À l’aller, il passe bien trois jours et deux nuits à Bras-sur-Meuse. Il se réveille après une nuit mouvementée au matin du 1er septembre dans sa dormeuse, la « Schlafwagen ». En effet, il sort de cette voiture pour contempler depuis la côte de Belleville-sur-Meuse dans cette nuit du 31 au 1er septembre le ballet des obus incendiaires et l’incendie qui se propage dans la cité. Dans son ouvrage, il ne fait pas état, ou guère, de la « courrée », cette dysenterie contractée par les soldats, engendrée probablement en buvant l’eau de source. Une centaine d’entre eux ne peuvent participer aux combats et sont condamnés à demeurer sur place. Plus ou moins guéris, ils reprennent la route début octobre en compagnie de leurs camarades vaincus de retour de Valmy. Par ailleurs, le 8 octobre sur la route de Verdun, la voiture-dortoir de Goethe sert d’ambulance pour le valet du duc et un gentilhomme secouru à l’hôpital de Grandpré (Ardennes).
Dans son ouvrage, il décrit le suicide d’un soldat français qui refuse de capituler « À l’approche des Prussiens, ce soldat du 9e régiment de Chasseurs à cheval dissimulé dans une maison de la rue Saint-Victor déchargea sur eux son fusil, croyant avoir affaire pour l’un d’entre eux au roi. Il s’était trompé sur l’uniforme porté par le comte Henkel, lieutenant de hussards qui est tué sur le coup. Aussitôt capturé, il fut laissé en garde en attendant son sort à proximité du pont Sainte-Croix (devenu Beaurepaire puis aujourd’hui Legay). Ce beau jeune homme au regard franc et déterminé prétextant un besoin, échappa à la surveillance, enjamba le parapet et se jeta dans la Meuse où il se noya. ».

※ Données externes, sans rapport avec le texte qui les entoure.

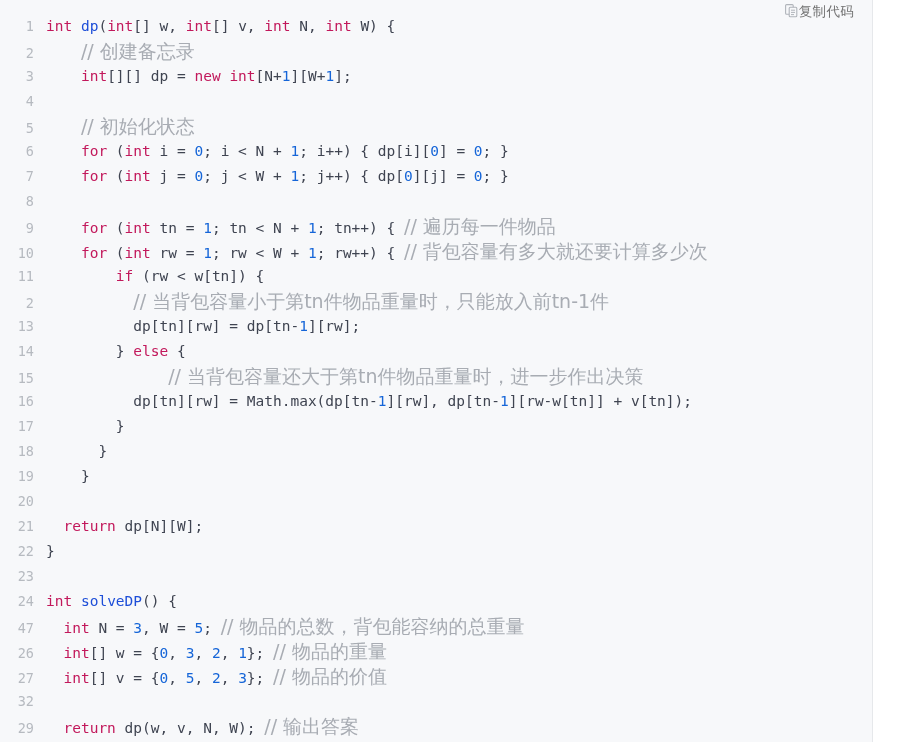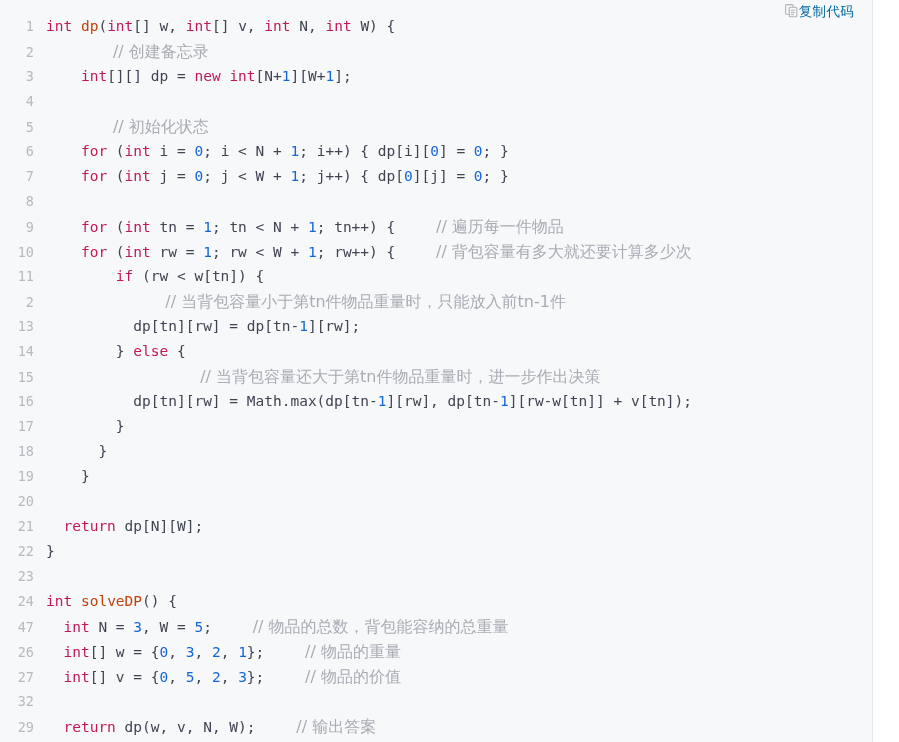"复制代码" #copy-code { color: #0369a1 -> #737373 }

Concernant les vierges de Verdun, il en fait peu de cas, parlant seulement de 14 jeunes filles très belles, venues à la rencontre du roi entrant dans la ville pour lui apporter des fleurs, des fruits et des dragées. Cette démarche décidée par les notables dans le but de sauver Verdun du pillage et des exactions se solde en définitive par la mort de 11 d’entre elles suite à leur condamnation par le tribunal révolutionnaire de Verdun. Elles sont guillotinées le 6 floréal An II (25 avril 1794) sur la place de la révolution (aujourd’hui, place de la Concorde) à Paris.

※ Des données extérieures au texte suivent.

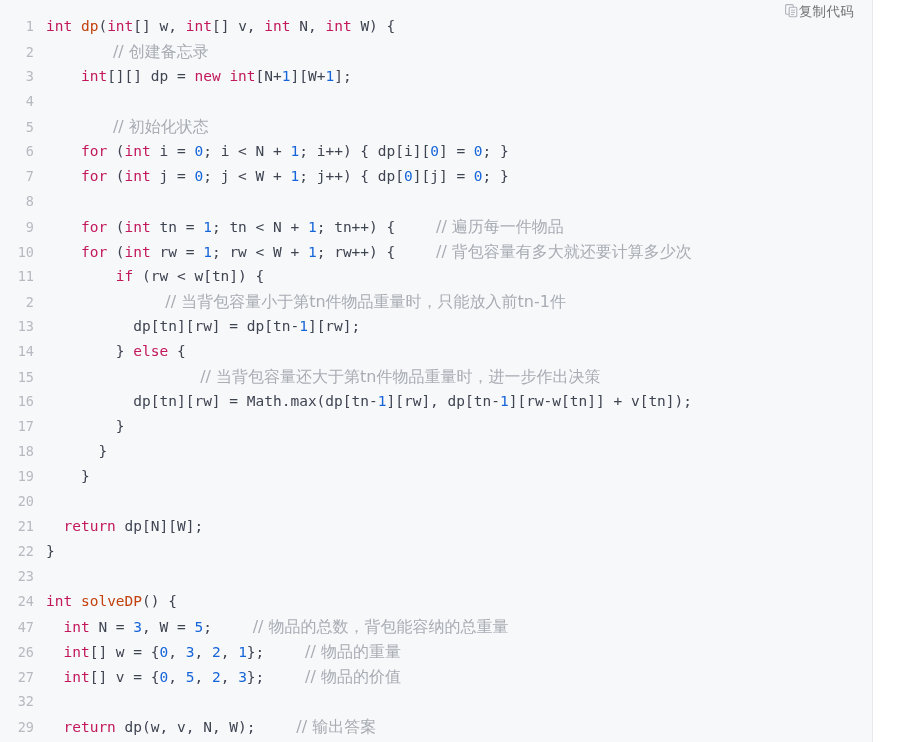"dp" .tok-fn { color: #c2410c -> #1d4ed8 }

À cette époque, au grand dam de ses lecteurs, Goethe s’intéresse à la science, plus particulièrement à la théorie des couleurs. Il découvre ce phénomène en scrutant le fond de l’eau d’un entonnoir de 33 pieds de diamètre, soit une dizaine de mètres (serait-ce la fontaine du goulot ?) où des soldats pêchent de petits poissons pour améliorer l’ordinaire. Cette apparente réfraction multicolore sur ces poissons est due à des éclats de poteries parsemées au fond de l’onde qui présentent les plus belles couleurs prismatiques. Il s’amuse à dire que des professeurs s’enferment avec leurs élèves depuis un siècle dans une chambre noire pour comprendre ce qu’il vient tout naturellement de voir. Si tel est le cas, cette fontaine du goulot est enchanteresse.